A ship in longitudinal seas experiences a completely different shape of the underwater volume as compared with the ship in calm water and in beam seas. The reduction of righting arm GZ at wave crest causes a larger heel under the action of wind and sea. The ship rights again, due to the increased righting arm GZ in the wave trough, when the wave passes the ship. The ship in a seaway behaves dynamically, i.e. she starts rolling, and passes the upright position when returning from the first large roll. If the time of the large roll to the opposite side coincides with a wave crest passing the vessel, then the ship ends up with another reduction of righting arm GZ, and consequently with larger roll. Roll amplification due to the “timing” of the restoring moment variation with the roll motion is called “parametric resonance”.
This resonance can cause the ship to roll to very large angles in a moderate sea, leading to cargo damage, loss of containers and, in extreme cases, capsizing of the ship.

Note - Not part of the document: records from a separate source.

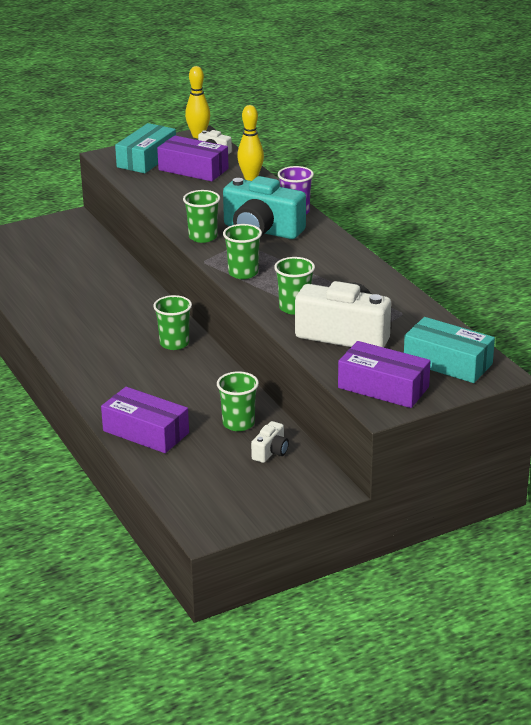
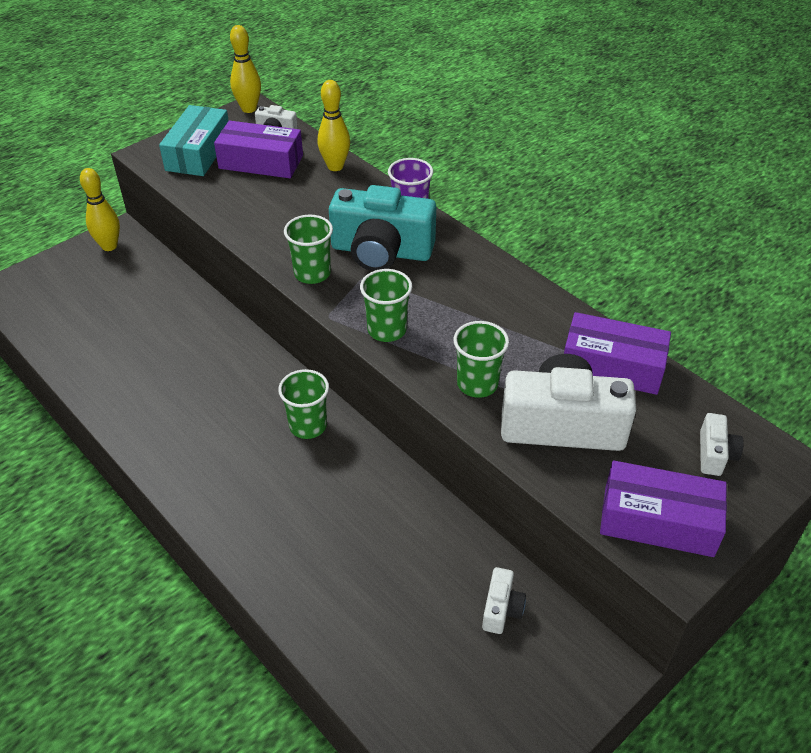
camera: 15 degrees left, 15 degrees up
purple box [101,387,189,453] -> purple box moved to [564,312,671,395]
green cup [217,371,259,431] -> none
turquoise box [404,317,495,383] -> white camera [700,413,744,476]
none -> yellow bowling pin [80,168,120,251]

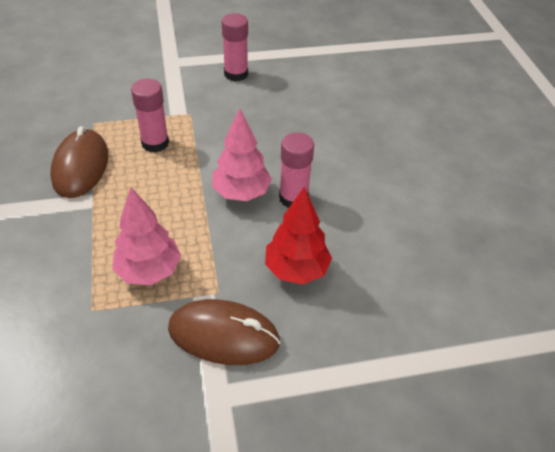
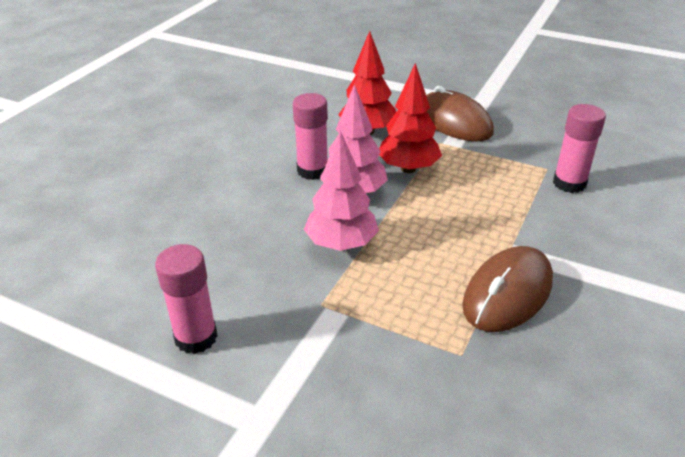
camera: 140 degrees left, 10 degrees down
pink tree [112,187,181,285] -> pink tree moved to [304,130,379,251]
pink glue stick [131,79,169,153] -> pink glue stick moved to [553,104,606,193]
none -> red tree [379,63,442,173]

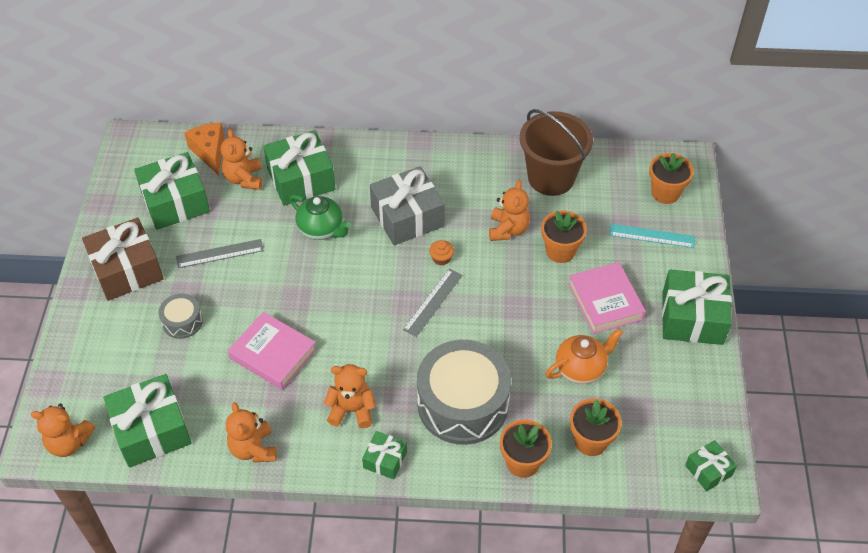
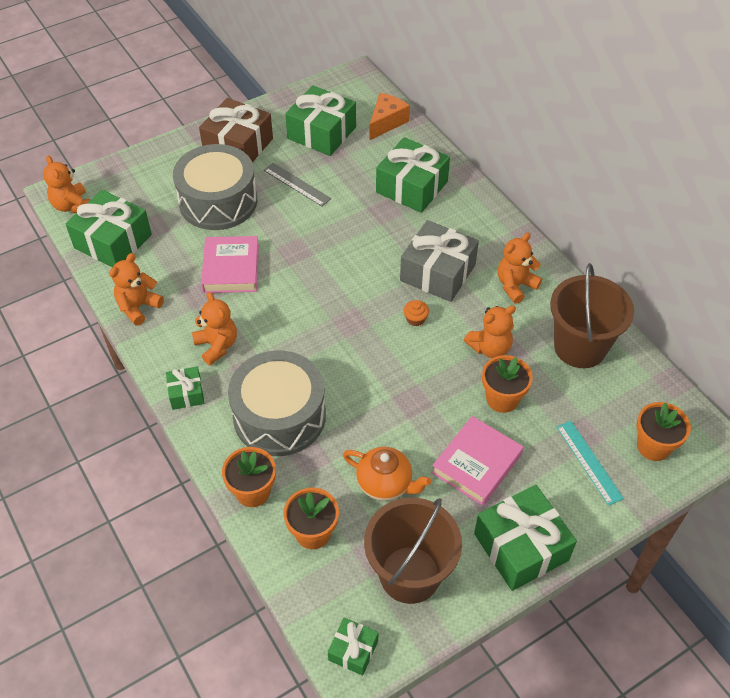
camera: 55 degrees right, 0 degrees up
grey drum [159,294,203,339] -> grey drum [173,144,258,230], size x2.17
orange teddy bear [221,129,262,190] -> orange teddy bear moved to [498,232,542,304]
green teapot [289,195,351,240] -> none
grey ruler [403,269,462,337] -> none
none -> brown bucket [364,498,462,604]

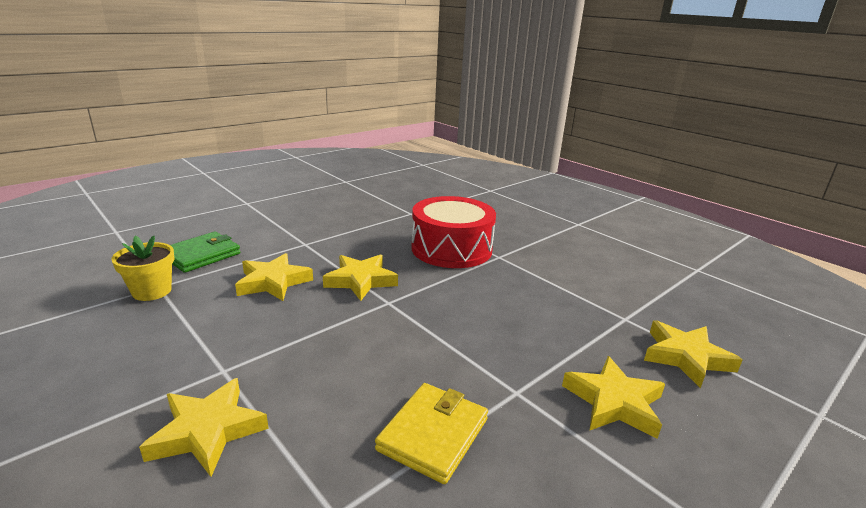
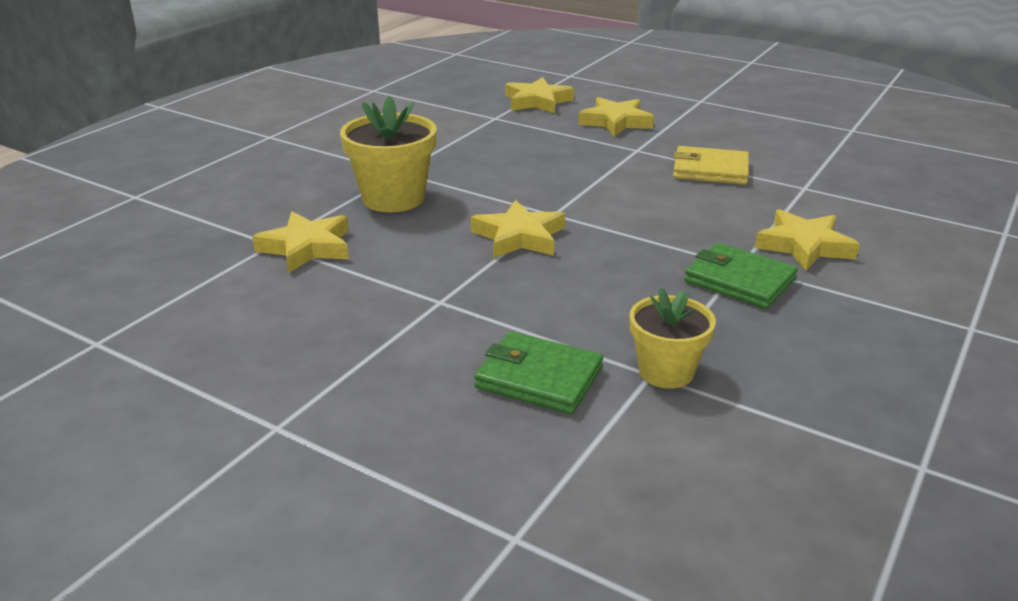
camera: 105 degrees left, 5 degrees up
yellow star [235,253,313,301] -> yellow star moved to [252,212,349,273]
red drum [411,196,496,268] -> yellow flower pot [340,95,437,213]
none -> green wallet [684,242,798,309]

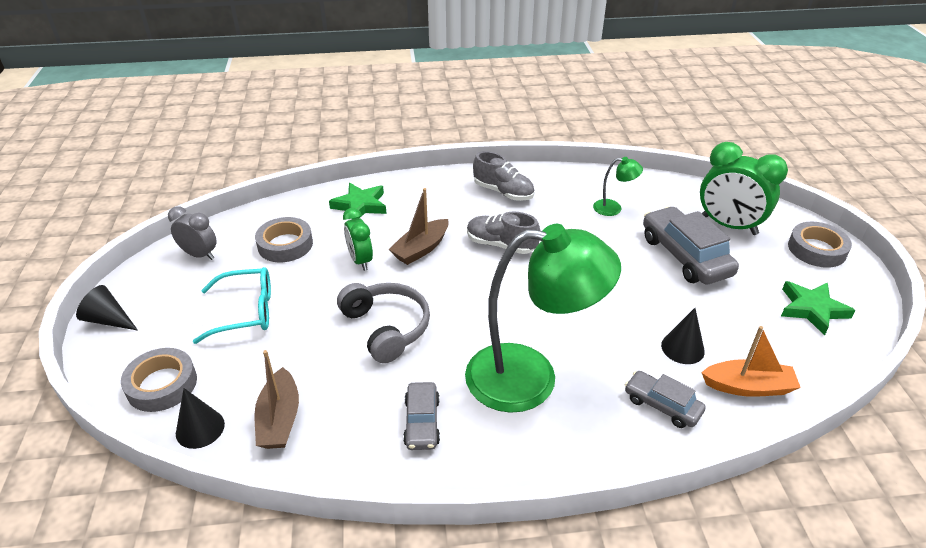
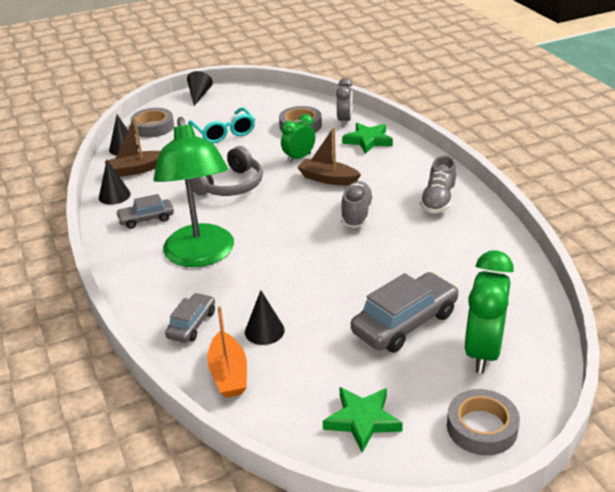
camera: 75 degrees right, 5 degrees down
grey clock [168,206,217,260] -> grey clock moved to [336,78,353,126]
green lamp [593,157,643,216] -> none
none -> black cone [99,160,131,205]

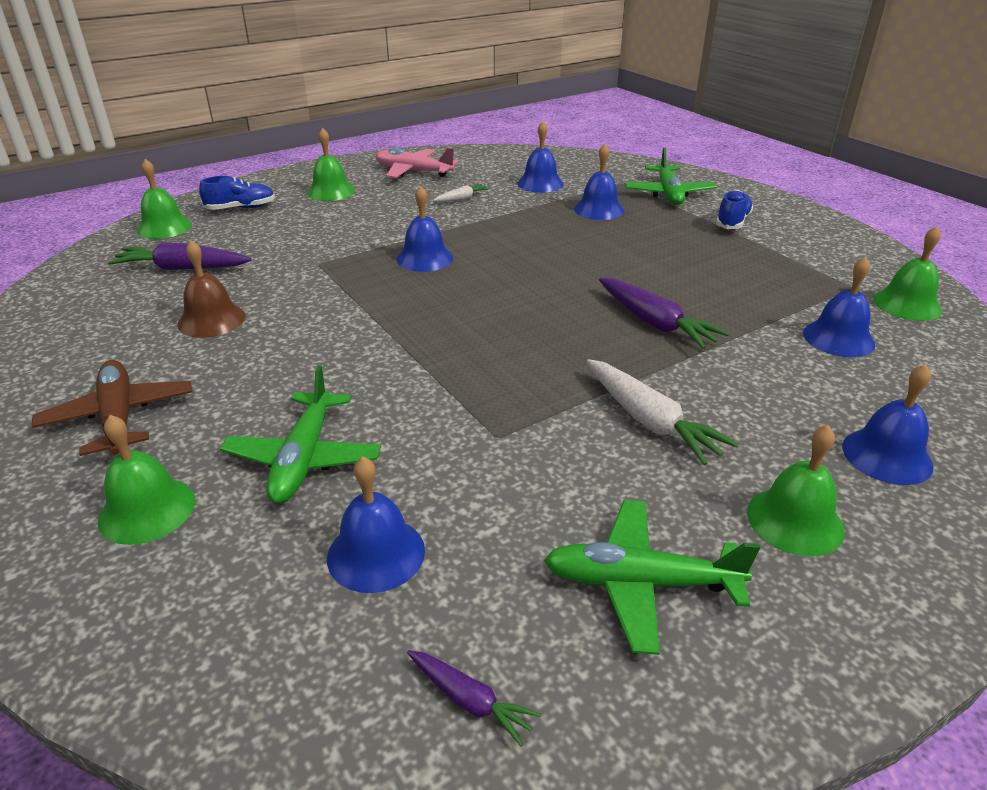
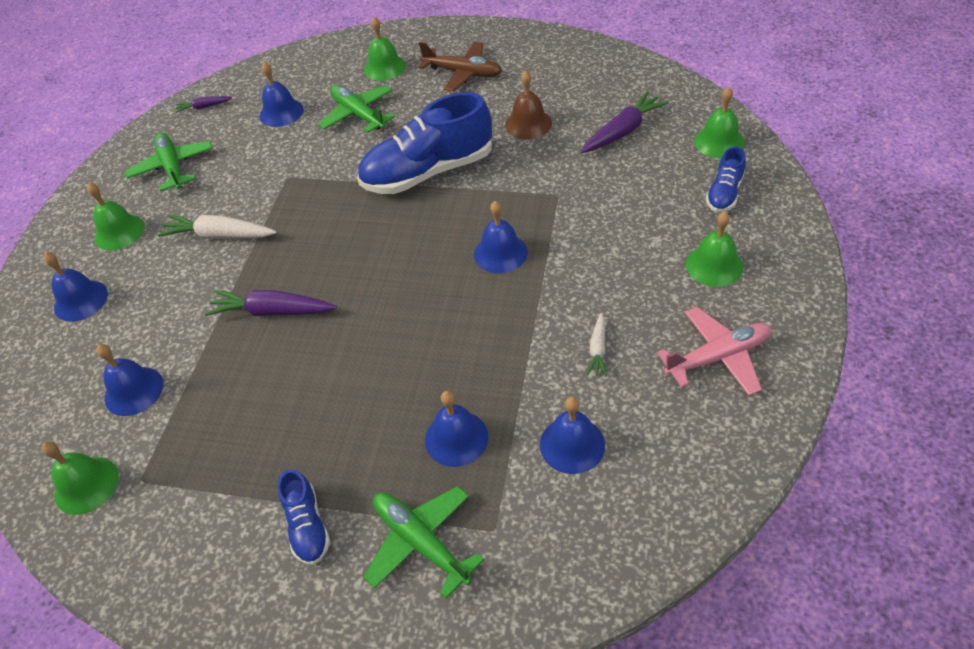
camera: 140 degrees right, 15 degrees up
green plane [544,500,760,655] -> green plane turned 75 degrees counterclockwise [125,132,213,192]
none -> blue shoe [357,92,492,194]

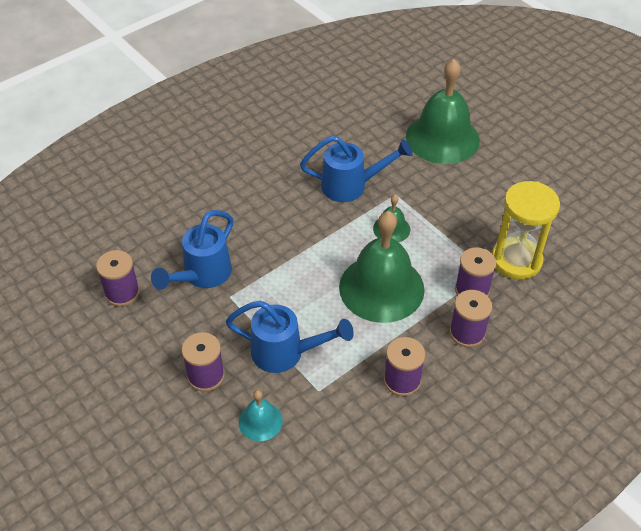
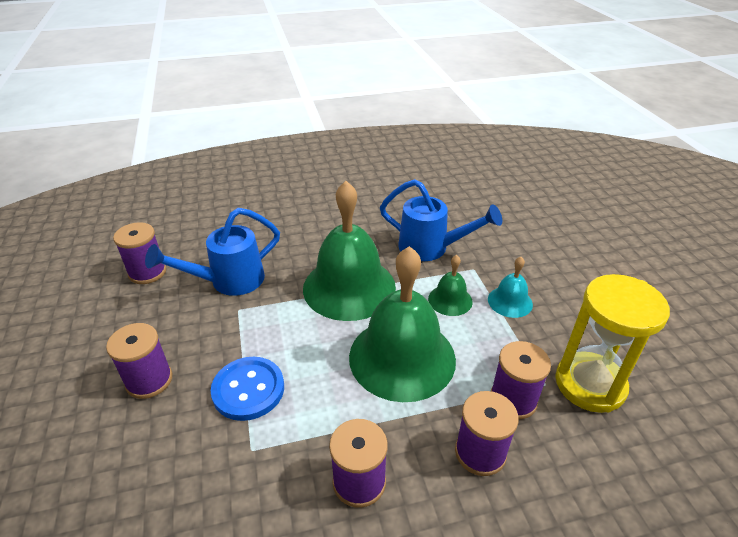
camera: 25 degrees right, 10 degrees down
blue watering can [226,301,354,373] -> blue button [211,357,284,421]
turquoise bell [238,390,283,441] -> turquoise bell moved to [488,257,533,318]
green bell [406,59,480,164] -> green bell moved to [303,181,396,321]

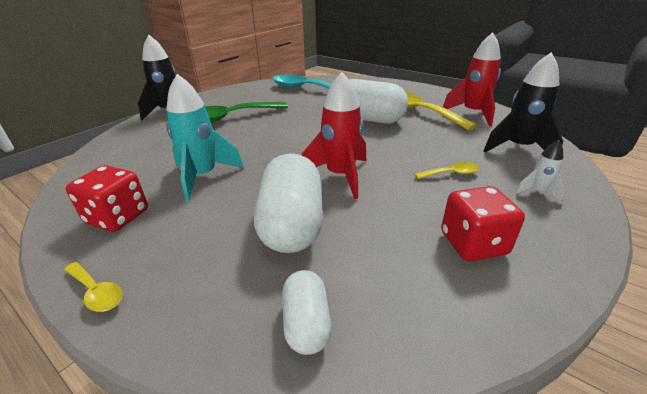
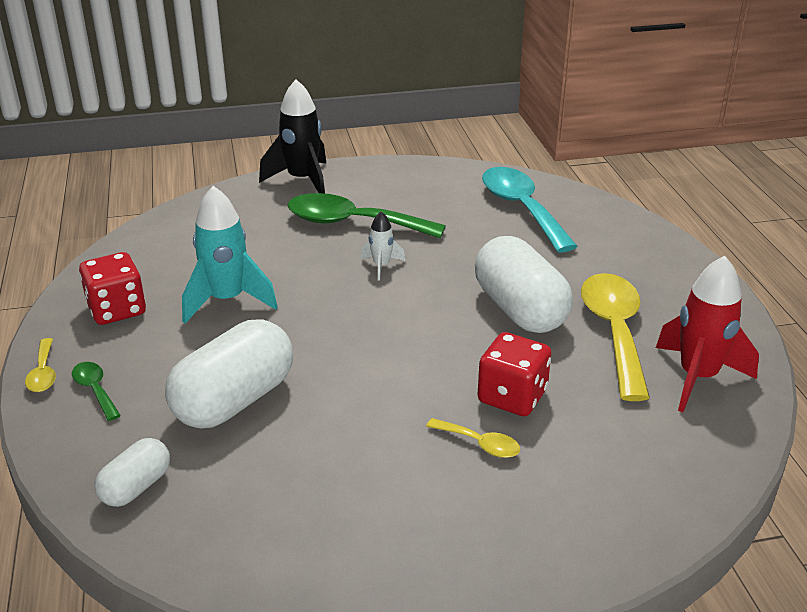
camera: 40 degrees right, 0 degrees up
red rocket [302,72,366,199] -> none
red dice [441,186,525,261] -> red dice moved to [478,332,551,416]
black rocket [484,52,563,152] -> none
white rocket [515,140,565,203] -> white rocket moved to [361,211,405,281]
none -> green spoon [72,362,121,421]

Further reading: ABS Guide for “Assessment of Parametric Roll Resonance in the Design of Container Carriers” (2004), can be downloaded from www.eagle.org
Large containerships are prone to parametric rolling because the shape of the fore body and aft body are usually very different, leading to a variation of righting levers as wave crests and trough move alongside the ship. A small initiating force at the right time from the rudder, wind gusts and other influence can set the ship rolling to a large angle. Possible consequences on machinery operation of the ship heeling to very large angles include: loss of cooling water, loss of suction, exposure of lubricating oil sumps and, for resiliently-mounted engines, problems with connection of services – and hence shutdown of the main engine.